Gas prices at U.S. pumps are close to $4 for a gallon. This is a response to the oil price which is hovering north of $100 a barrel. In the year 2004, after almost 2 decades of cheap energy, the price of oil started its sharp rise and peaked at $147 in 2008 (forecast-chart). After a severe setback in the second half of 2008 the oil price jumped again. Today oil costs around 3-times its average price in the 1990s!
The high oil price is slowing down the global economy because consumers have less money to spend for other goods, thanks to gasoline bill, heating and transportation costs which make many goods more expensive. And companies have to deal with higher costs. Hence the expensive oil is partly to be blamed for the lamented slow recovery of the world economy since the 2008/09 recession.
But there are other outcomes that even might be positive:
A new study by the University of Michigan shows that American motoring - as measured by miles driven - peaked in 2004 (qz.com). Hence this number started to fall in the same year as oil & gas prices began their steep climb. I reckon that this is not a coincidence. High gas prices spoil the fun of driving, they also make driving less affordable. At least people with a tight budget have to cut back driving.

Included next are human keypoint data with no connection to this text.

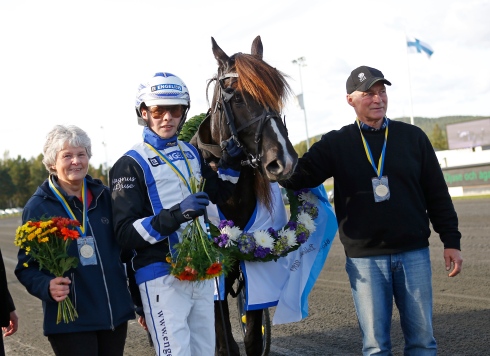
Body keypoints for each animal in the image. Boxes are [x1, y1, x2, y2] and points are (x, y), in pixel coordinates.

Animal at [196, 36, 298, 356]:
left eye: (276, 96)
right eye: (238, 98)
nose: (284, 161)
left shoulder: (253, 259)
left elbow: (252, 337)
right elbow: (224, 344)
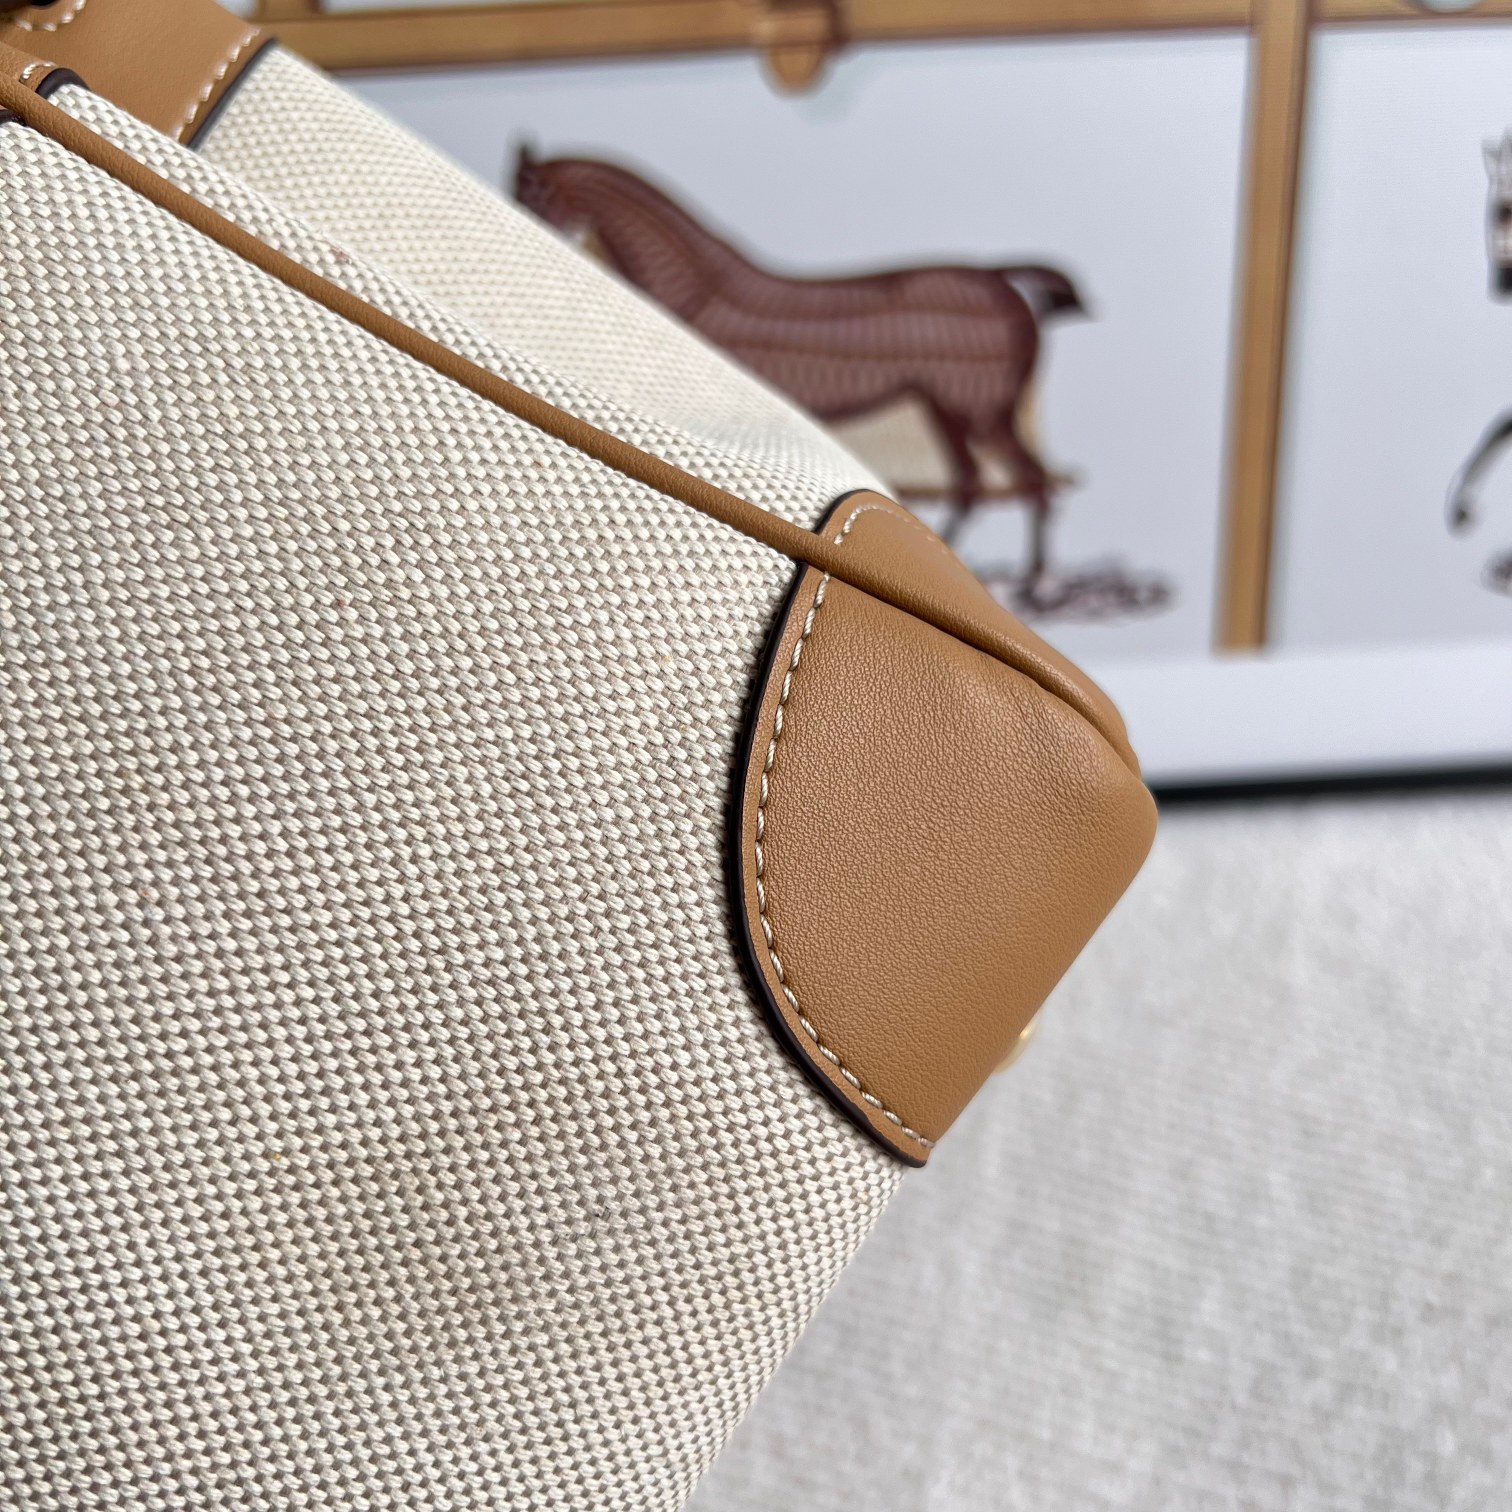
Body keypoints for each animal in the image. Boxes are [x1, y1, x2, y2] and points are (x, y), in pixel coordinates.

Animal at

But there are some positive outcomes. Less driving reduces the emission of car exhaust which is good for the whole environment and the health of everyone. It also prompts less accidents and people have more time for other things. Hence less driving might lead to a higher quality of life.
Back to the cities
Another study shows that the population of rural and small-town America contracted over the past two years (drivebycuriosity). An analysis of US Census Bureau data by the Department of Agriculture also found that people in their 20s and 30s were migrating away from the rural areas and were moving to large cities.

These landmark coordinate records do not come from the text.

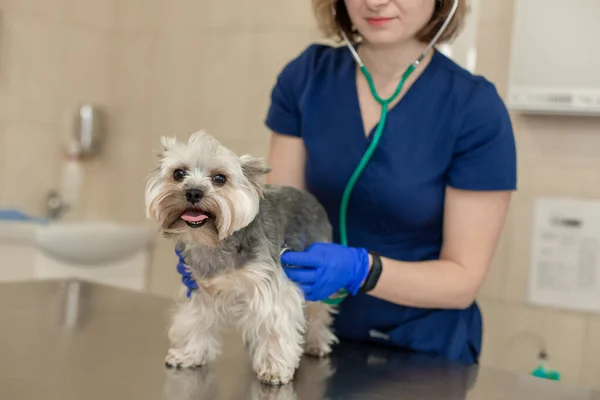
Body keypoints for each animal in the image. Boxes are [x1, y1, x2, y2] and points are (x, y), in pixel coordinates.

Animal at [143, 130, 336, 384]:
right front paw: (189, 353)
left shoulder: (270, 289)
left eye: (220, 178)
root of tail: (310, 197)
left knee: (319, 311)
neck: (214, 243)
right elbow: (195, 320)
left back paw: (317, 341)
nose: (193, 192)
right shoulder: (200, 289)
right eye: (178, 173)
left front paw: (274, 367)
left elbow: (275, 325)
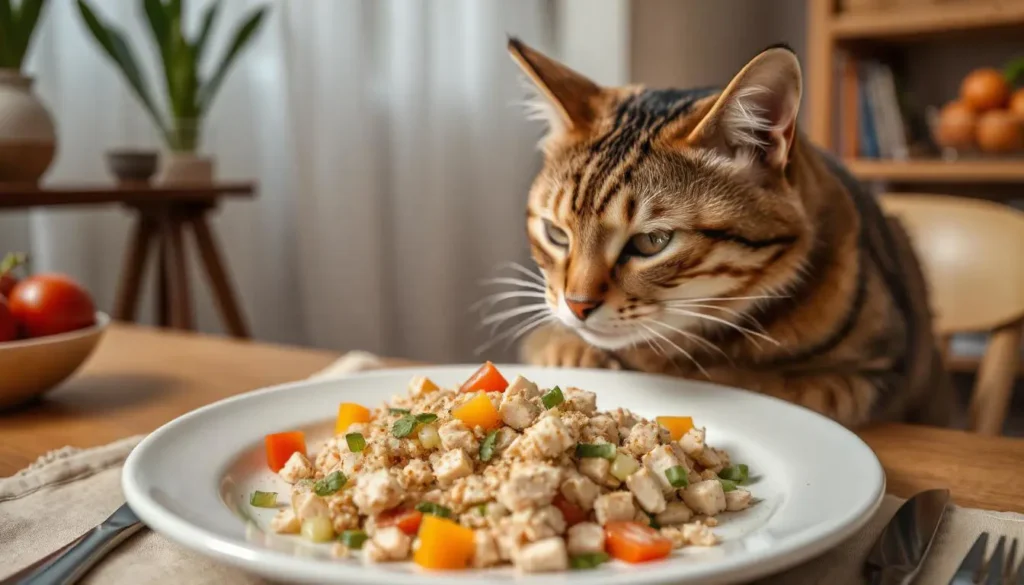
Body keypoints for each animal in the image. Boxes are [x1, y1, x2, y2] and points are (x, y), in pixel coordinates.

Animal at [503, 38, 950, 428]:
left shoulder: (869, 378)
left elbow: (760, 382)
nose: (577, 306)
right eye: (556, 234)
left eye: (652, 242)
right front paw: (574, 350)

I reckon that the high energy costs are - at least parlty - the cause that people are returning to the cities. In the 80s and 90s - as gas was cheap - it was affordable to move into the suburbs and to commute to working places, shops and leisure spots far away. Now the high gas costs are punishing the population in the suburbs and the rural areas.
If high oil prices lead to denser cities (to avoid commuting costs) they could be a remedy for the suburban sprawl, that transforms greenland into vast concrete areas.
Both trends, less driving and the return to the cities, could ease the negative effect of high oil prices on the wallets and could mitigate the headwind for the global economic growth in medium-term.